To Embrace a Limit

I have now reached the end of my season in grad school, and have now obtained a master's degree in art history. Education has, for now, fulfilled its purpose in helping me to hone my writing skill and my research interests. In spite of that, I can’t say I have a much clearer sense of God's Will For My Life or How Then Shall I Live.

But the deep callings of my heart, the giftings I've been given, remain the same as they've been since the edges of memory. I am an artist: a painter, a writer, a musician. I am talented but not prodigious in any of these avenues. The more I practice, the better I will become.

I think we can really peddle a lie to one another in saying that we can become whatever we like. It is true in theory: we can theoretically pursue any career path, theoretically live anywhere we like, theoretically adopt any personality trait. But in practice, as we attempt to unfold that theory in real life, I do not think it is true.

When I believe that I can do whatever I like, that my life is a tabula rasa controlled by me, I quickly become frustrated in my own inability to be all things to all people in all situations. Then jealousy arrives in— why am I not more this way, or that way? How does that person over there have this come so easily to him? And I have had my fair share of others expressing jealousy of me. How did I become so good at x, y, z? A question that feels pressing lingers below anyone’s story of success— how, and how exactly, did she do it? Can I replicate those actions, for the same results?

The things I am presently good at did not come about because of any particular work on my part, though I have had the privilege of being able to practice and learn about some of the the things I was already gifted at. But that's the thing: I was already gifted at them. Not particularly by my own hustle, and not by my own power. I am a small collection of both giftings and limitations. You are, too.
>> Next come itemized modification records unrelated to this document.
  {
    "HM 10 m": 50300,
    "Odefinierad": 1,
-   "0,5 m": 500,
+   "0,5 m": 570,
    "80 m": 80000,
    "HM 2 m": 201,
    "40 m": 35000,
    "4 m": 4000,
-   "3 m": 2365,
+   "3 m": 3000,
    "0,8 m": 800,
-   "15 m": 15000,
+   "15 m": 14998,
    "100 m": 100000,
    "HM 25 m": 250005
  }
If I consider my limitations and giftings as things to be embraced, perhaps I can gain a clearer sense of how I can make the best use of my days as they unfold, mysterious before me. That is where this small corner of the Internet comes in. I think that the time has come for me to start sharing creative output, answering a calling that has been on my heart for much of my life: to name goodness, to create beauty, and to share truth. I am limited in what I can offer, but I will offer it still.
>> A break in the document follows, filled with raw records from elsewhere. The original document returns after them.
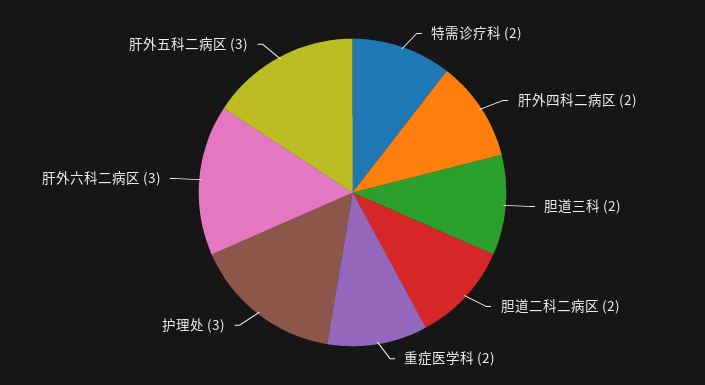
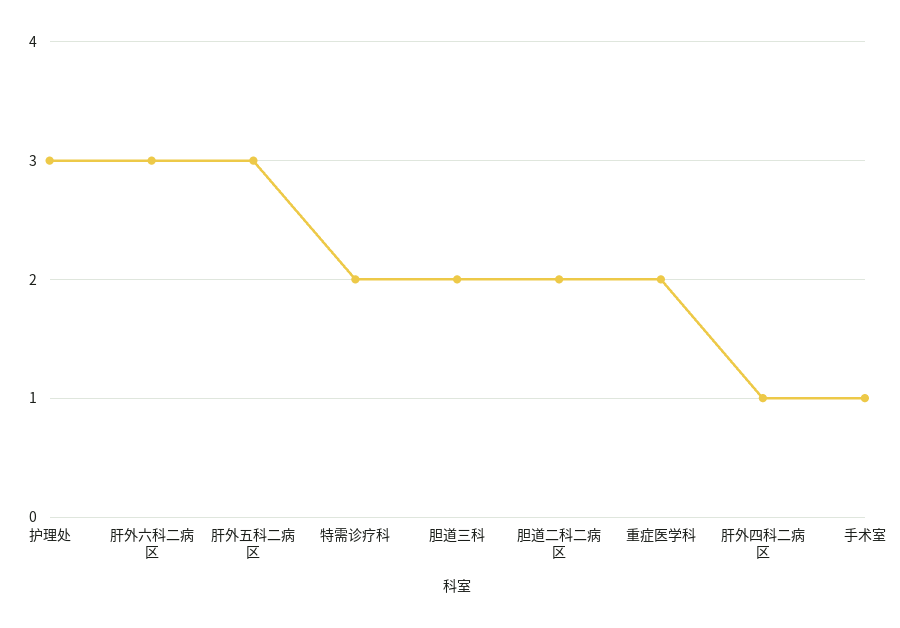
  {
    "特需诊疗科": 2,
-   "肝外四科二病区": 2,
+   "肝外四科二病区": 1,
    "胆道三科": 2,
    "胆道二科二病区": 2,
    "重症医学科": 2,
    "护理处": 3,
    "肝外六科二病区": 3,
-   "肝外五科二病区": 3
+   "肝外五科二病区": 3,
+   "手术室": 1
  }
And I can embrace my own limitations most when I consider the body of Christ. I went out to the mountains a few months ago to celebrate my mother, and my brother and his wife came to visit from out of town. Hiking at the front of the line as my family walked a trail through the woods, behind me I overheard my father share stories and dreams and pieces of himself I'd never heard before, prompted by my sister-in-law's gentle questions. Our family was complete before she became a part of it, but somehow is more complete with her. She draws new and not-yet-spoken things out of the rest of us, things that we had not called forth from one another in the 23 years that we'd been a family of four without her.

I remember this, and consider how beautiful it is that I am limited in one way so that others' light can come through in a different way.

“But in fact God has placed the parts in the body, every one of them, just as he wanted them to be. If they were all one part, where would the body be? As it is, there are many parts, but one body…
Now you are the body of Christ, and each one of you is a part of it."